Please repeat only the lines below starting at the line that holds "lácteos como ingrediente" and ending at the line that holds "Recherche par Mots-Clés", exactly, with both of those lines included and every picture omitted.

Excerpts from a dataset:
★ ★ ★ ★ ★ ★ ★

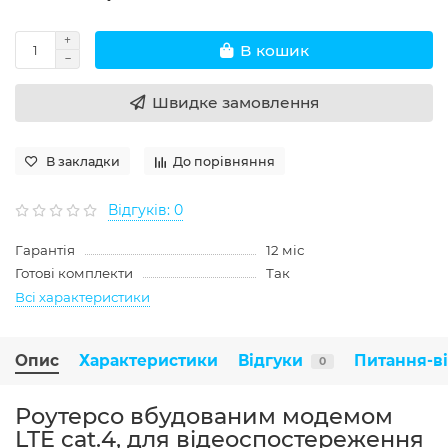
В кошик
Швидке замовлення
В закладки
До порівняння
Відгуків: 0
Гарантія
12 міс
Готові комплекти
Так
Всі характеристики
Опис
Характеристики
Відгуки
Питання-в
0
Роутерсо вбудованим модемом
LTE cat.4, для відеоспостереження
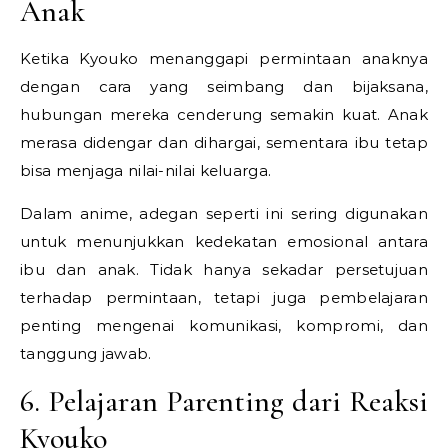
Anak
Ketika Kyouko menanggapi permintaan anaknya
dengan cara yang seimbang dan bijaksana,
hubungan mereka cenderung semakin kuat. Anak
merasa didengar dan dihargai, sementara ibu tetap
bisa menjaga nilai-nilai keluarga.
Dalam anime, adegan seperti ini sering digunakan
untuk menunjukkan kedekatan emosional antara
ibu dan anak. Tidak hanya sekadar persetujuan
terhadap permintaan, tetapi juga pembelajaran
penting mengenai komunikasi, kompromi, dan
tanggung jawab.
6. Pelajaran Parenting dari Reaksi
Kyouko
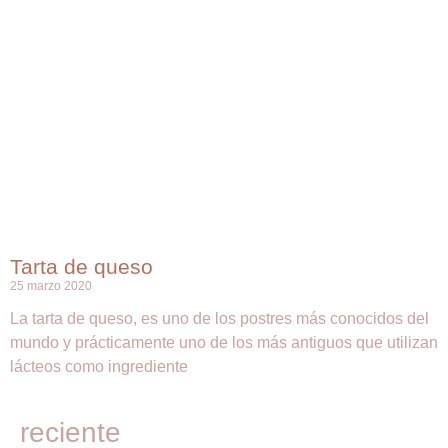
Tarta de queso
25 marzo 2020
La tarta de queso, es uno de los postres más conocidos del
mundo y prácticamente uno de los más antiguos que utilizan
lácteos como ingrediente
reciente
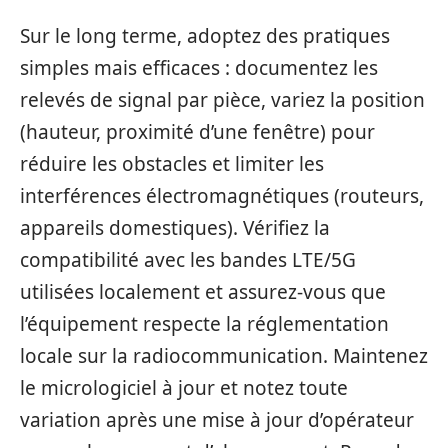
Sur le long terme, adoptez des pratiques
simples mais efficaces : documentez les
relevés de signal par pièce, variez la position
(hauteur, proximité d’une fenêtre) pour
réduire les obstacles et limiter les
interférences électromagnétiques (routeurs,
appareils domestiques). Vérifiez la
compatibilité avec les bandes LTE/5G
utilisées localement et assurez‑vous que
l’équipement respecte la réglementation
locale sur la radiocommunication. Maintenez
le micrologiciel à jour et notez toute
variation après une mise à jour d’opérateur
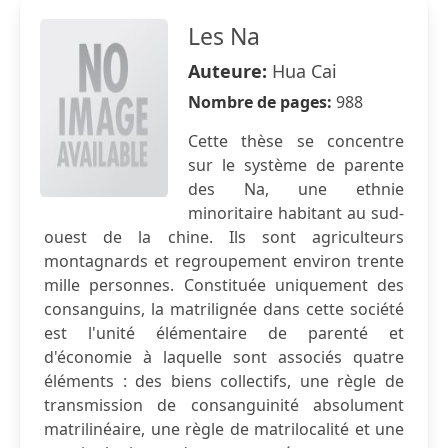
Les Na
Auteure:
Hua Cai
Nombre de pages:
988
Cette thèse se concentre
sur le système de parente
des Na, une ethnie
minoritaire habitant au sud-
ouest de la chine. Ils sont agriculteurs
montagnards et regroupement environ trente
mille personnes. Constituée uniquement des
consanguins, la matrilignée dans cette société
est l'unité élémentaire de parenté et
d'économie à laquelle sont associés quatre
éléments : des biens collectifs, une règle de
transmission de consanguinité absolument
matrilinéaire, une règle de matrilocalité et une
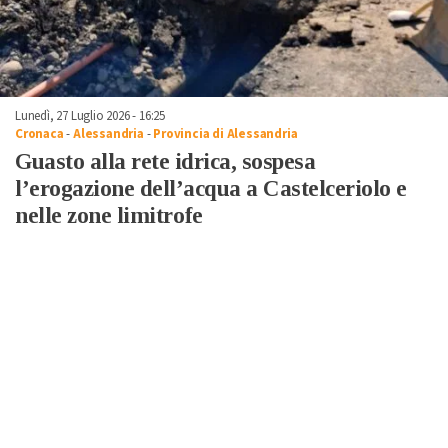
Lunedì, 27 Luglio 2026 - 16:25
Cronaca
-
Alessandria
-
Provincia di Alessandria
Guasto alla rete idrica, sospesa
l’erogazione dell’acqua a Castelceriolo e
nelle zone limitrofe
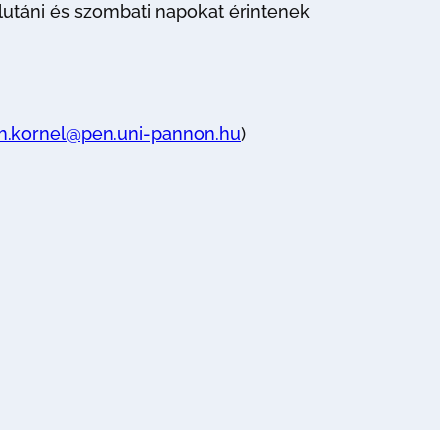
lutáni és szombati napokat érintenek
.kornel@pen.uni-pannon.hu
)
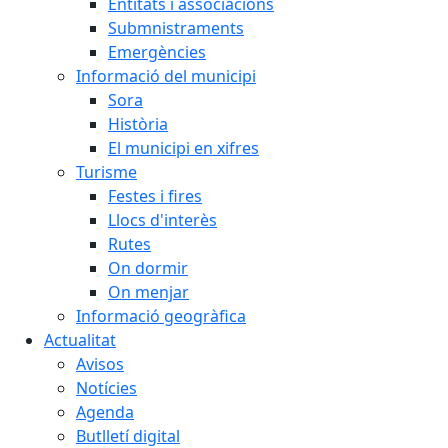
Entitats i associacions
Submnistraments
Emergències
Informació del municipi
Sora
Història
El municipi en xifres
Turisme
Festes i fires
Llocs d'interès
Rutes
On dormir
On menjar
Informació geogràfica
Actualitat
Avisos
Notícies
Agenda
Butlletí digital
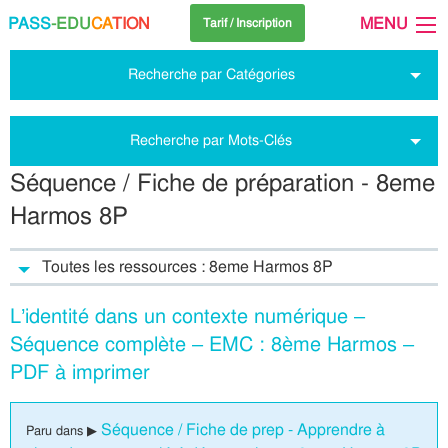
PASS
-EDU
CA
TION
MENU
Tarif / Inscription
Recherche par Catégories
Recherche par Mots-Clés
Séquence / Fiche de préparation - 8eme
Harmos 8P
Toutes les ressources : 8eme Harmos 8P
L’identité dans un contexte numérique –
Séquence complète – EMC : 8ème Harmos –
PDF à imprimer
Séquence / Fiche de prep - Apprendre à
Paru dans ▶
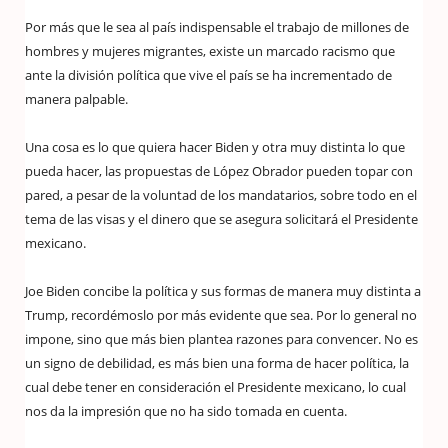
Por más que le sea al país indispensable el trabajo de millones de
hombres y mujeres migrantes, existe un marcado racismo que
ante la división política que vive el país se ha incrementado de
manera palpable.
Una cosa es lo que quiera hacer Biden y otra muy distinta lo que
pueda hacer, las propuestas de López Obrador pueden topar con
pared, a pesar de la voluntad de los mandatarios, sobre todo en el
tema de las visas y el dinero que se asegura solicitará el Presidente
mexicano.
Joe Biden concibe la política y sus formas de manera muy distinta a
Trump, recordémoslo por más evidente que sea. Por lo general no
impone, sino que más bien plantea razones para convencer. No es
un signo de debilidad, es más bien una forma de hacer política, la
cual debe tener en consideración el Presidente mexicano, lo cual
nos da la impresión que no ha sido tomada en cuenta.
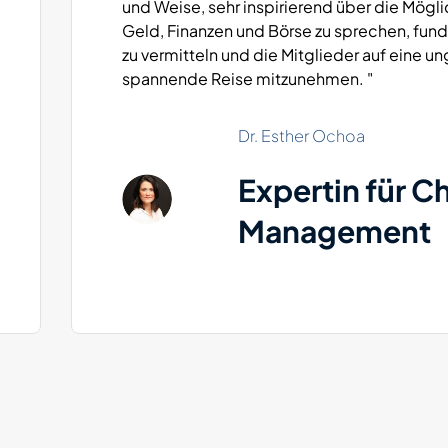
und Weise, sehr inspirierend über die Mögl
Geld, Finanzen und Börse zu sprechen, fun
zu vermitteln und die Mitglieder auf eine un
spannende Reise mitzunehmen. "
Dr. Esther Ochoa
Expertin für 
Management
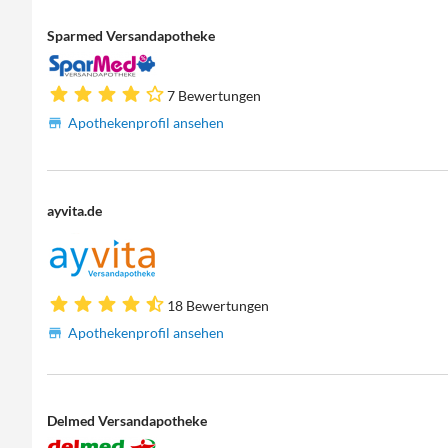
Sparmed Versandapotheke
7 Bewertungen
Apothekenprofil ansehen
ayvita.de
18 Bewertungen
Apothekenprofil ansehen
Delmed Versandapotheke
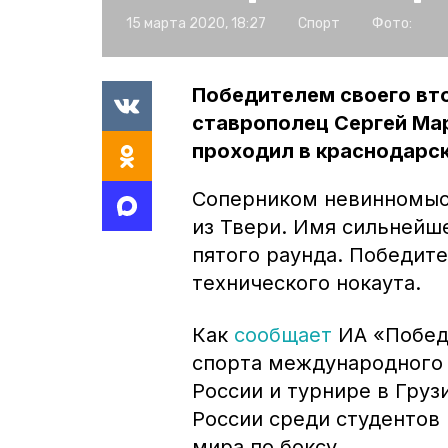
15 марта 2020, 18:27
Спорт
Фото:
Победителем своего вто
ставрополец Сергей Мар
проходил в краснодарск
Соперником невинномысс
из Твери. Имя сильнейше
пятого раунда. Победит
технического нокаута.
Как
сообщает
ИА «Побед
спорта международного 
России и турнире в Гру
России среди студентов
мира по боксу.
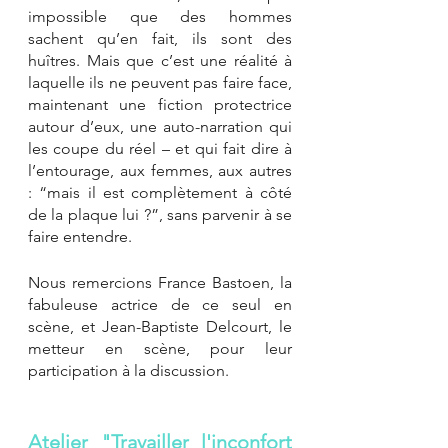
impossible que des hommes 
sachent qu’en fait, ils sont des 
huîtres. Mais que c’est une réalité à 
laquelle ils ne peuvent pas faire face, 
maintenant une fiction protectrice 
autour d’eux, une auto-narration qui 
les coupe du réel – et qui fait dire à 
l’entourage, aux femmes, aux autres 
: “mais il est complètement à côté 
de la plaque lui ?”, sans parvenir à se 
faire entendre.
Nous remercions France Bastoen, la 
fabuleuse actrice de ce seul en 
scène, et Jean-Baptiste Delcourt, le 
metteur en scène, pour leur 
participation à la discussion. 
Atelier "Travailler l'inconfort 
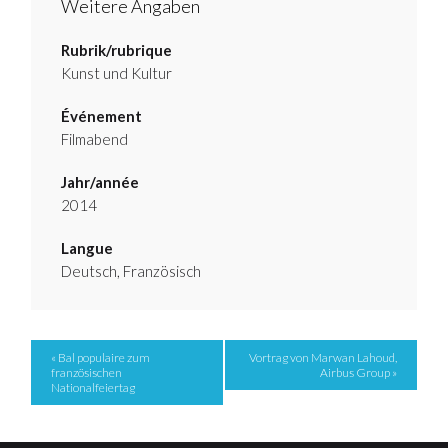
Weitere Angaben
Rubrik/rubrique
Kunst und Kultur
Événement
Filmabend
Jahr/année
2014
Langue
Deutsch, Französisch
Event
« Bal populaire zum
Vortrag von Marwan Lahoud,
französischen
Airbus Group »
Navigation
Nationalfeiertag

★ ★ ★ ★ ★ ★ ★

■ SOLUTION FOR THIS TASK
lácteos como ingrediente
reciente
Sur le long terme, adoptez des pratiques
simples mais efficaces : documentez les
relevés de signal par pièce, variez la position
(hauteur, proximité d’une fenêtre) pour
réduire les obstacles et limiter les
interférences électromagnétiques (routeurs,
appareils domestiques). Vérifiez la
compatibilité avec les bandes LTE/5G
utilisées localement et assurez‑vous que
l’équipement respecte la réglementation
locale sur la radiocommunication. Maintenez
le micrologiciel à jour et notez toute
variation après une mise à jour d’opérateur
Les Na
Auteure:
Hua Cai
Nombre de pages:
988
Cette thèse se concentre
sur le système de parente
des Na, une ethnie
minoritaire habitant au sud-
ouest de la chine. Ils sont agriculteurs
montagnards et regroupement environ trente
mille personnes. Constituée uniquement des
consanguins, la matrilignée dans cette société
est l'unité élémentaire de parenté et
d'économie à laquelle sont associés quatre
éléments : des biens collectifs, une règle de
transmission de consanguinité absolument
matrilinéaire, une règle de matrilocalité et une
Lunedì, 27 Luglio 2026 - 16:25
Cronaca
-
Alessandria
-
Provincia di Alessandria
Guasto alla rete idrica, sospesa
l’erogazione dell’acqua a Castelceriolo e
nelle zone limitrofe
lutáni és szombati napokat érintenek
.kornel@pen.uni-pannon.hu
)
Entitats i associacions
Submnistraments
Emergències
Informació del municipi
Sora
Història
El municipi en xifres
Turisme
Festes i fires
Llocs d'interès
Rutes
On dormir
On menjar
Informació geogràfica
Actualitat
Avisos
Notícies
Agenda
Butlletí digital
PASS
-EDU
CA
TION
MENU
Tarif / Inscription
Recherche par Catégories
Recherche par Mots-Clés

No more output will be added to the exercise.